EXERCISE BRIEF — From the Azure pricing passage, write out word for word the stretch that opens at "Data transfers are" and ends after "for application requests.".

** SOURCE EXTRACT follows **

Microsoft Azure has two methods for calculating the monthly service charges – consumption pricing or commitment (subscription) pricing. Because Windows Azure, SQL Azure, and AppFabric are three independent services, each is priced separately and with its own rates. The charges may seem like nickel-and-diming as they are broken out by the different features of each service, but having the charges broken out allows us to utilize and pay for only what we use.

In addition to production-scale pricing plans, Microsoft also offers limited-use plans suitable for development and conference room pilot efforts. For the most current rates and offers, visit http://www.microsoft.com/windowsazure/pricing/. We're not going to list the base rates here, as they are likely to change over time. Instead, we'll look at how the charges are applied to each service in the next section.

Cloud services such as Amazon EC2 bill in a manner close to what Microsoft does, yet offer a little more flexibility with types of VMs (they offer both UNIX/Linux pricing and Windows pricing, which varies based on the type of hosting needed). They also offer commitment plans, but theirs is called "Reserve Instances". This is where a flat fee is paid up front, based on a time commitment, but a reduced usage fee is charged on a monthly basis.

Calculating Windows Azure pricing

Windows Azure charges are calculated based on utilization of four resources – compute time, storage, storage transactions, and data transfers.

Compute time is billed as service hours or the amount of time an application is deployed. When calculating compute time charges, keep in mind each instance of an application runs in its own VM. If we have two instances of an application running simultaneously for an hour, that is calculated as two service hours of compute time.

Storage is billed as the daily average gigabytes consumed in the storage service (tables and blobs). To minimize costs, we want to minimize the size of resources we store for a long duration. If we have a 30 GB blob in storage for a month, our average daily consumption would be 30 GB. If we were to upload a 30 GB blob for a single day, our average consumption would be 1 GB.

Storage transactions are the CRUD operations we perform against tables and blobs. Every create, read, update, and delete operation we perform against our data is a transaction.

Data transfers are billed as the total number of gigabytes uploaded or downloaded via the Internet during a month. Any communication within sub-region (same data center) is not charged. This is helpful for HTTP calls between different services, and also emphasizes the correct usage of Affinity Groups (discussed in Chapter 15, Deploying to Windows Azure) to keep dependent services together.

The other transactions are application requests, and pass through the Queue Storage. At the time of writing, there was no specific charge for application requests.

** End of SOURCE EXTRACT **
** EXTRACTED DATA follows **

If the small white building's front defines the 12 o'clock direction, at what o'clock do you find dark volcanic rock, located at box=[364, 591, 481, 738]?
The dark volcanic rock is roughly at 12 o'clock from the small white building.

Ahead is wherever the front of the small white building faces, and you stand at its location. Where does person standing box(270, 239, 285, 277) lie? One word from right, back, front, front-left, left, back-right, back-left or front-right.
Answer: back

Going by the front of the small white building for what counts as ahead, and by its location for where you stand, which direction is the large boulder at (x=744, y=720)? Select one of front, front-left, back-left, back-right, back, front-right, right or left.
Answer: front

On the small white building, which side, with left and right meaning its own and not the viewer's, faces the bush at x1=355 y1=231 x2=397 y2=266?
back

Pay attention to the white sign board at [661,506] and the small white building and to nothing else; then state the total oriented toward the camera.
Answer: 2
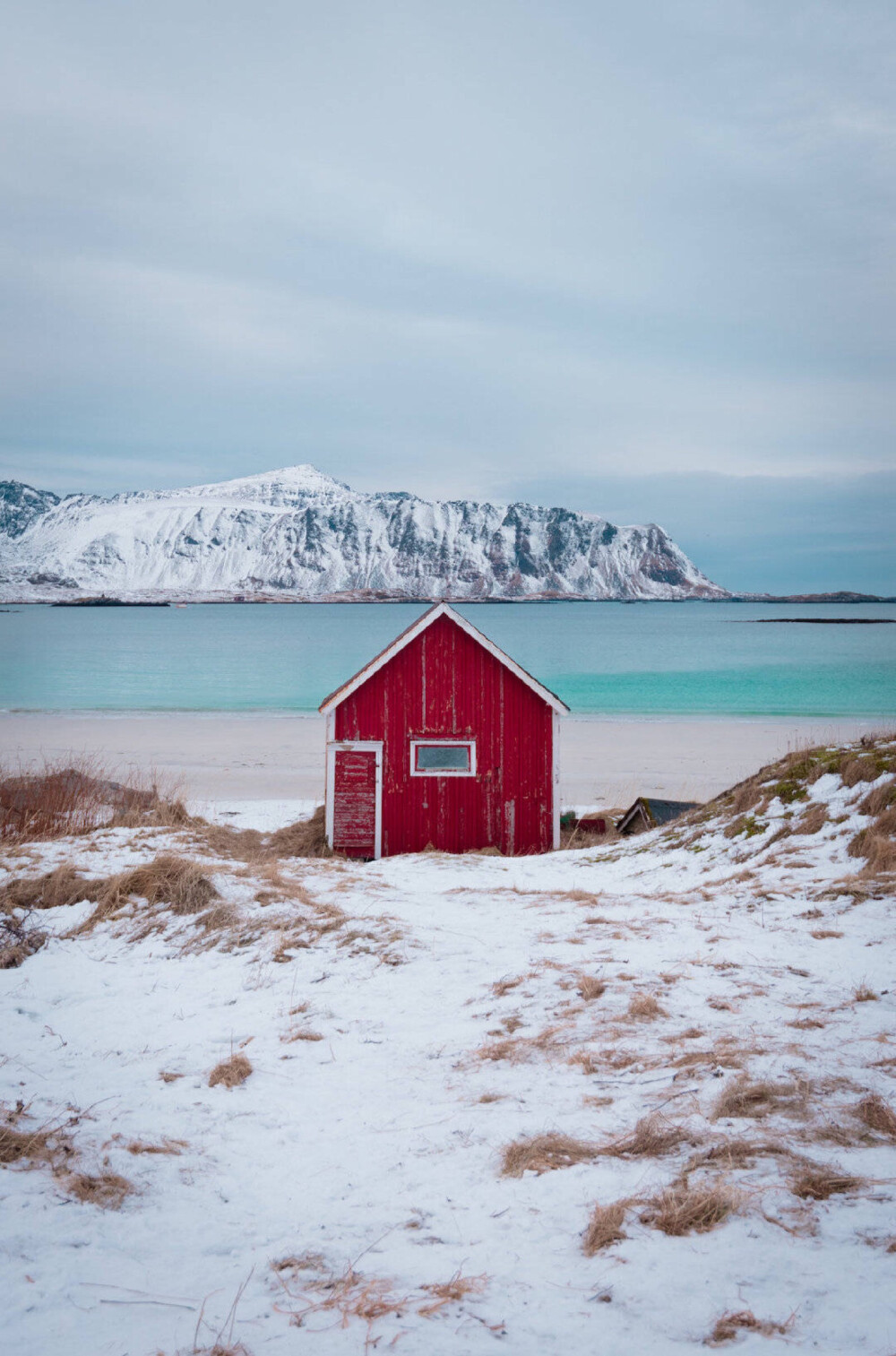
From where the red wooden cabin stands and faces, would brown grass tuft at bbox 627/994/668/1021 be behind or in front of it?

** End of EXTRACTED DATA **

FINAL ANSWER —
Data transfers are billed as the total number of gigabytes uploaded or downloaded via the Internet during a month. Any communication within sub-region (same data center) is not charged. This is helpful for HTTP calls between different services, and also emphasizes the correct usage of Affinity Groups (discussed in Chapter 15, Deploying to Windows Azure) to keep dependent services together.

The other transactions are application requests, and pass through the Queue Storage. At the time of writing, there was no specific charge for application requests.